Jarvis Schema Registry and Kafka processes are not running because the Zookeeper process is down
search cancel

Jarvis Schema Registry and Kafka processes are not running because the Zookeeper process is down

book

Article ID: 194275

calendar_today

Updated On:

Products

CA App Experience Analytics

Issue/Introduction

The Jarvis Schema Registry and Kafka are not running. Trying to restart them Jarvis using ./startServices -j causes the Jarvis Schema Registry to start but it dies after only a few seconds.
Starting Kafka using ./startServices -k restarts Kafka but also for only a few seconds.

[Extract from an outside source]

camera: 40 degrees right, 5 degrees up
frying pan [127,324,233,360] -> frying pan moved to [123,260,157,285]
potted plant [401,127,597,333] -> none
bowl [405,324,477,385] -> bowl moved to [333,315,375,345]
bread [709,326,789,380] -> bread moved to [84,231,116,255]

./healthCheck.sh shows that the following processes are X--DOWN--X

Jarvis Schema Registry
Kafka Server

The Zookeeper Server shows --RUNNING-> but has no pid.

All other processes are running.

The schema-registry.log shows a timeout trying to connect to the zookeeper process:

[2020-06-25 14:30:57,297] ERROR Server died unexpectedly:  (io.confluent.kafka.schemaregistry.rest.SchemaRegistryMain:51)
org.I0Itec.zkclient.exception.ZkTimeoutException: Unable to connect to zookeeper server 'vPIC481S0135:2181' with timeout of 30000 ms

The kafka log shows a similar error:

[2020-06-25 14:30:59,447] FATAL Fatal error during KafkaServerStartable startup. Prepare to shutdown (kafka.server.KafkaServerStartable)
org.I0Itec.zkclient.exception.ZkTimeoutException: Unable to connect to zookeeper server within timeout: 6000

The zookeeper.log shows that the process has failed:

[2020-06-25 14:30:42,530] ERROR Unexpected exception, exiting abnormally (org.apache.zookeeper.server.ZooKeeperServerMain)
java.io.EOFException

Environment

Application Experience Analytics (AXA) 17.3.2

Cause

This is most likely a known Apache ZooKeeper bug:
https://stackoverflow.com/questions/44217654/how-to-recover-zookeeper-from-java-io-eofexception-after-a-server-crash

The root cause of the problem is that a log file from a prior run of ZooKeeper was written with an incomplete header.

Resolution

The workaround is to delete the offending log file:
Check the log.xxx files under the zookeeper data folder, /opt/ca/aoPlatform/jarvis/kafka_2.11-0.10.1.0/kafka_data/zookeeper/version-2, to see if there is any file with a size of 0 bytes. If there is, delete the file and restart the AXA processes.